WHAT YOU NEED TO DO:
Copy each line below exactly.

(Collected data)
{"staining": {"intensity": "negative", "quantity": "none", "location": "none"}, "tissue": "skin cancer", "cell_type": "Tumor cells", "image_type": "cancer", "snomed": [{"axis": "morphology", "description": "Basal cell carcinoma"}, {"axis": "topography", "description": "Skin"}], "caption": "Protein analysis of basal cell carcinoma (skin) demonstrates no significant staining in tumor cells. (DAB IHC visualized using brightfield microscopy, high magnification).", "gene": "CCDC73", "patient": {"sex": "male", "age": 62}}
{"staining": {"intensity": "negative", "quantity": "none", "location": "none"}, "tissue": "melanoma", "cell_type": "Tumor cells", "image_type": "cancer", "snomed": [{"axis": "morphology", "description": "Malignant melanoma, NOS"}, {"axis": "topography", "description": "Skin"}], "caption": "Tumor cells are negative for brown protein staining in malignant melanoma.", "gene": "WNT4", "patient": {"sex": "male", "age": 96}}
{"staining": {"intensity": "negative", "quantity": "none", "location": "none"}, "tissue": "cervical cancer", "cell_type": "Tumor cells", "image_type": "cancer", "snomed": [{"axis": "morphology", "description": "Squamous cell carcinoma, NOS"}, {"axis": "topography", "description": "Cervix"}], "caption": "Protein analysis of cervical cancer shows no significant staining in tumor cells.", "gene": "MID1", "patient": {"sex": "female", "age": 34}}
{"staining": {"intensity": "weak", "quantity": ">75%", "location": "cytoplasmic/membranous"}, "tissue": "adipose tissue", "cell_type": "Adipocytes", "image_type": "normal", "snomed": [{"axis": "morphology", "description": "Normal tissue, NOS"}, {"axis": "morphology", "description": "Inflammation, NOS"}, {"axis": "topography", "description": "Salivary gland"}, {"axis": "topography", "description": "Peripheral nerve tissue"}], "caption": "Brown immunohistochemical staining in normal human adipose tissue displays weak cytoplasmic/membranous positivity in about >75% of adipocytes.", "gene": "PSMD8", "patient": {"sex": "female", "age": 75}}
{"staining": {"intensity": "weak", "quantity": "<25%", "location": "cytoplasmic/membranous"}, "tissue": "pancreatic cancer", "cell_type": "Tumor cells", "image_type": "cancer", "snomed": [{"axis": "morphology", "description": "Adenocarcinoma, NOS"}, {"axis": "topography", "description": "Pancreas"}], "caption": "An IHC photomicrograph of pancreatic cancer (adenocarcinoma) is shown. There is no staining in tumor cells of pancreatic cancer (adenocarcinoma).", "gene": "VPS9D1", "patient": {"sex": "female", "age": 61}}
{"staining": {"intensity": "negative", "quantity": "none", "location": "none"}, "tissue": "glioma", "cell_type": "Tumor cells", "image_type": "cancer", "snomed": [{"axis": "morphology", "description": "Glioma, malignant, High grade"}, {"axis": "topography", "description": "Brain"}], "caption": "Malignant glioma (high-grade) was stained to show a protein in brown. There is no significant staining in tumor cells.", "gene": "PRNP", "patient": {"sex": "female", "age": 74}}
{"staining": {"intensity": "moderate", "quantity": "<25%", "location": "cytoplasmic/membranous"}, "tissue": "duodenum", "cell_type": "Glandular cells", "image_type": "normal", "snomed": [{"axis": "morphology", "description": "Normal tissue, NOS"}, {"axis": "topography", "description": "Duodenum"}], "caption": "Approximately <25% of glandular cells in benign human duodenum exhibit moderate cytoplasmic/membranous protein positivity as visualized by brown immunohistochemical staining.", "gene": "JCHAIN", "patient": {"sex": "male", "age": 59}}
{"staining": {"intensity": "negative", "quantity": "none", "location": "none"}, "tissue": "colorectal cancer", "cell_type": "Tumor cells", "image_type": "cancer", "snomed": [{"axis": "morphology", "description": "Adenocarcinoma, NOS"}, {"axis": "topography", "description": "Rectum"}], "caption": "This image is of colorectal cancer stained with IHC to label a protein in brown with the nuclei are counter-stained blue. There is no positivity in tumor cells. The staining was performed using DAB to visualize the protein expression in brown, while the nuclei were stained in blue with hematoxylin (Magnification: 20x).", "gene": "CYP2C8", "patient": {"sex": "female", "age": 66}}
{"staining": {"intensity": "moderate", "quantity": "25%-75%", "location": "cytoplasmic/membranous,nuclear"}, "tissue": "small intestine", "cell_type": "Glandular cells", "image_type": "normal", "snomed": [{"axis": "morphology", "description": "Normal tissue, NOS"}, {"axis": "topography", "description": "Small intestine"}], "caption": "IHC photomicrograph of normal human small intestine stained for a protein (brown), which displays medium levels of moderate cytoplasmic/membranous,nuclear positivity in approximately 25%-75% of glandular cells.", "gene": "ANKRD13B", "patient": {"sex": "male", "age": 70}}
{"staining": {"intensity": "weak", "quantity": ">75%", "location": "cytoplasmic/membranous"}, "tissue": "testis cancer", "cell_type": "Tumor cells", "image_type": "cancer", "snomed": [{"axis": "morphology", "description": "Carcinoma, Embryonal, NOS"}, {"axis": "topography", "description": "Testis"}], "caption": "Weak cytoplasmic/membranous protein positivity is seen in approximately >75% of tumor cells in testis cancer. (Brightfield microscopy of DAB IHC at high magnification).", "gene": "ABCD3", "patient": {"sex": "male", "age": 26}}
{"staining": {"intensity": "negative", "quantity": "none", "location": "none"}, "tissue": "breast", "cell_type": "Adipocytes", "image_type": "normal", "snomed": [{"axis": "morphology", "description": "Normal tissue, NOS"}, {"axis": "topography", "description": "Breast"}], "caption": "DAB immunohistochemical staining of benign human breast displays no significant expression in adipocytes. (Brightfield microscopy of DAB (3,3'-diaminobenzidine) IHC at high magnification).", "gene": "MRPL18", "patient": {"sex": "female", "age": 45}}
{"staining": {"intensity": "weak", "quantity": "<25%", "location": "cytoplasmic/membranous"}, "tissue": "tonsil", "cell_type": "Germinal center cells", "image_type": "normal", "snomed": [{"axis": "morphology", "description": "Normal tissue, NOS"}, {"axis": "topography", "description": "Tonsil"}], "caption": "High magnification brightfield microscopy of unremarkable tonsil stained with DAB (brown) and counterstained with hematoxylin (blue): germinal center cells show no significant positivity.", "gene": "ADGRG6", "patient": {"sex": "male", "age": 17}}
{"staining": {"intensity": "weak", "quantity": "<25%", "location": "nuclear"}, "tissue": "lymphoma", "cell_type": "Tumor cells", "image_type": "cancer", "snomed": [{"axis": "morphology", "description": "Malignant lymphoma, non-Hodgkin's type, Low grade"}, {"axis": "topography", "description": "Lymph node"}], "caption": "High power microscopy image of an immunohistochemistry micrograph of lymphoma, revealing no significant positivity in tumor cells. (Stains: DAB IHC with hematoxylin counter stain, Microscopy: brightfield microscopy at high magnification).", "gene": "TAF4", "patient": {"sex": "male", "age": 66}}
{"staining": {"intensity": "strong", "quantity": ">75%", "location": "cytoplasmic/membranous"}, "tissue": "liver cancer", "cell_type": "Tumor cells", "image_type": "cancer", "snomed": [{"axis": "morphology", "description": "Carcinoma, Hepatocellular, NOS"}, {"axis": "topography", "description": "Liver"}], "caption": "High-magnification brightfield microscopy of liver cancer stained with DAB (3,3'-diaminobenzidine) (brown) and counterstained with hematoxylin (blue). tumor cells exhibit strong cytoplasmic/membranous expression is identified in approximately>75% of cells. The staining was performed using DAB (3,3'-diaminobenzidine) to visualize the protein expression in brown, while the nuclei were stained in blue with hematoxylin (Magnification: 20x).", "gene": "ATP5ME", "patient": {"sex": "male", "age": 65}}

SOLUTION FOR THIS EXERCISE:
{"staining": {"intensity": "negative", "quantity": "none", "location": "none"}, "tissue": "skin cancer", "cell_type": "Tumor cells", "image_type": "cancer", "snomed": [{"axis": "morphology", "description": "Basal cell carcinoma"}, {"axis": "topography", "description": "Skin"}], "caption": "Protein analysis of basal cell carcinoma (skin) demonstrates no significant staining in tumor cells. (DAB IHC visualized using brightfield microscopy, high magnification).", "gene": "CCDC73", "patient": {"sex": "male", "age": 62}}
{"staining": {"intensity": "negative", "quantity": "none", "location": "none"}, "tissue": "melanoma", "cell_type": "Tumor cells", "image_type": "cancer", "snomed": [{"axis": "morphology", "description": "Malignant melanoma, NOS"}, {"axis": "topography", "description": "Skin"}], "caption": "Tumor cells are negative for brown protein staining in malignant melanoma.", "gene": "WNT4", "patient": {"sex": "male", "age": 96}}
{"staining": {"intensity": "negative", "quantity": "none", "location": "none"}, "tissue": "cervical cancer", "cell_type": "Tumor cells", "image_type": "cancer", "snomed": [{"axis": "morphology", "description": "Squamous cell carcinoma, NOS"}, {"axis": "topography", "description": "Cervix"}], "caption": "Protein analysis of cervical cancer shows no significant staining in tumor cells.", "gene": "MID1", "patient": {"sex": "female", "age": 34}}
{"staining": {"intensity": "weak", "quantity": ">75%", "location": "cytoplasmic/membranous"}, "tissue": "adipose tissue", "cell_type": "Adipocytes", "image_type": "normal", "snomed": [{"axis": "morphology", "description": "Normal tissue, NOS"}, {"axis": "morphology", "description": "Inflammation, NOS"}, {"axis": "topography", "description": "Salivary gland"}, {"axis": "topography", "description": "Peripheral nerve tissue"}], "caption": "Brown immunohistochemical staining in normal human adipose tissue displays weak cytoplasmic/membranous positivity in about >75% of adipocytes.", "gene": "PSMD8", "patient": {"sex": "female", "age": 75}}
{"staining": {"intensity": "weak", "quantity": "<25%", "location": "cytoplasmic/membranous"}, "tissue": "pancreatic cancer", "cell_type": "Tumor cells", "image_type": "cancer", "snomed": [{"axis": "morphology", "description": "Adenocarcinoma, NOS"}, {"axis": "topography", "description": "Pancreas"}], "caption": "An IHC photomicrograph of pancreatic cancer (adenocarcinoma) is shown. There is no staining in tumor cells of pancreatic cancer (adenocarcinoma).", "gene": "VPS9D1", "patient": {"sex": "female", "age": 61}}
{"staining": {"intensity": "negative", "quantity": "none", "location": "none"}, "tissue": "glioma", "cell_type": "Tumor cells", "image_type": "cancer", "snomed": [{"axis": "morphology", "description": "Glioma, malignant, High grade"}, {"axis": "topography", "description": "Brain"}], "caption": "Malignant glioma (high-grade) was stained to show a protein in brown. There is no significant staining in tumor cells.", "gene": "PRNP", "patient": {"sex": "female", "age": 74}}
{"staining": {"intensity": "moderate", "quantity": "<25%", "location": "cytoplasmic/membranous"}, "tissue": "duodenum", "cell_type": "Glandular cells", "image_type": "normal", "snomed": [{"axis": "morphology", "description": "Normal tissue, NOS"}, {"axis": "topography", "description": "Duodenum"}], "caption": "Approximately <25% of glandular cells in benign human duodenum exhibit moderate cytoplasmic/membranous protein positivity as visualized by brown immunohistochemical staining.", "gene": "JCHAIN", "patient": {"sex": "male", "age": 59}}
{"staining": {"intensity": "negative", "quantity": "none", "location": "none"}, "tissue": "colorectal cancer", "cell_type": "Tumor cells", "image_type": "cancer", "snomed": [{"axis": "morphology", "description": "Adenocarcinoma, NOS"}, {"axis": "topography", "description": "Rectum"}], "caption": "This image is of colorectal cancer stained with IHC to label a protein in brown with the nuclei are counter-stained blue. There is no positivity in tumor cells. The staining was performed using DAB to visualize the protein expression in brown, while the nuclei were stained in blue with hematoxylin (Magnification: 20x).", "gene": "CYP2C8", "patient": {"sex": "female", "age": 66}}
{"staining": {"intensity": "moderate", "quantity": "25%-75%", "location": "cytoplasmic/membranous,nuclear"}, "tissue": "small intestine", "cell_type": "Glandular cells", "image_type": "normal", "snomed": [{"axis": "morphology", "description": "Normal tissue, NOS"}, {"axis": "topography", "description": "Small intestine"}], "caption": "IHC photomicrograph of normal human small intestine stained for a protein (brown), which displays medium levels of moderate cytoplasmic/membranous,nuclear positivity in approximately 25%-75% of glandular cells.", "gene": "ANKRD13B", "patient": {"sex": "male", "age": 70}}
{"staining": {"intensity": "weak", "quantity": ">75%", "location": "cytoplasmic/membranous"}, "tissue": "testis cancer", "cell_type": "Tumor cells", "image_type": "cancer", "snomed": [{"axis": "morphology", "description": "Carcinoma, Embryonal, NOS"}, {"axis": "topography", "description": "Testis"}], "caption": "Weak cytoplasmic/membranous protein positivity is seen in approximately >75% of tumor cells in testis cancer. (Brightfield microscopy of DAB IHC at high magnification).", "gene": "ABCD3", "patient": {"sex": "male", "age": 26}}
{"staining": {"intensity": "negative", "quantity": "none", "location": "none"}, "tissue": "breast", "cell_type": "Adipocytes", "image_type": "normal", "snomed": [{"axis": "morphology", "description": "Normal tissue, NOS"}, {"axis": "topography", "description": "Breast"}], "caption": "DAB immunohistochemical staining of benign human breast displays no significant expression in adipocytes. (Brightfield microscopy of DAB (3,3'-diaminobenzidine) IHC at high magnification).", "gene": "MRPL18", "patient": {"sex": "female", "age": 45}}
{"staining": {"intensity": "weak", "quantity": "<25%", "location": "cytoplasmic/membranous"}, "tissue": "tonsil", "cell_type": "Germinal center cells", "image_type": "normal", "snomed": [{"axis": "morphology", "description": "Normal tissue, NOS"}, {"axis": "topography", "description": "Tonsil"}], "caption": "High magnification brightfield microscopy of unremarkable tonsil stained with DAB (brown) and counterstained with hematoxylin (blue): germinal center cells show no significant positivity.", "gene": "ADGRG6", "patient": {"sex": "male", "age": 17}}
{"staining": {"intensity": "weak", "quantity": "<25%", "location": "nuclear"}, "tissue": "lymphoma", "cell_type": "Tumor cells", "image_type": "cancer", "snomed": [{"axis": "morphology", "description": "Malignant lymphoma, non-Hodgkin's type, Low grade"}, {"axis": "topography", "description": "Lymph node"}], "caption": "High power microscopy image of an immunohistochemistry micrograph of lymphoma, revealing no significant positivity in tumor cells. (Stains: DAB IHC with hematoxylin counter stain, Microscopy: brightfield microscopy at high magnification).", "gene": "TAF4", "patient": {"sex": "male", "age": 66}}
{"staining": {"intensity": "strong", "quantity": ">75%", "location": "cytoplasmic/membranous"}, "tissue": "liver cancer", "cell_type": "Tumor cells", "image_type": "cancer", "snomed": [{"axis": "morphology", "description": "Carcinoma, Hepatocellular, NOS"}, {"axis": "topography", "description": "Liver"}], "caption": "High-magnification brightfield microscopy of liver cancer stained with DAB (3,3'-diaminobenzidine) (brown) and counterstained with hematoxylin (blue). tumor cells exhibit strong cytoplasmic/membranous expression is identified in approximately>75% of cells. The staining was performed using DAB (3,3'-diaminobenzidine) to visualize the protein expression in brown, while the nuclei were stained in blue with hematoxylin (Magnification: 20x).", "gene": "ATP5ME", "patient": {"sex": "male", "age": 65}}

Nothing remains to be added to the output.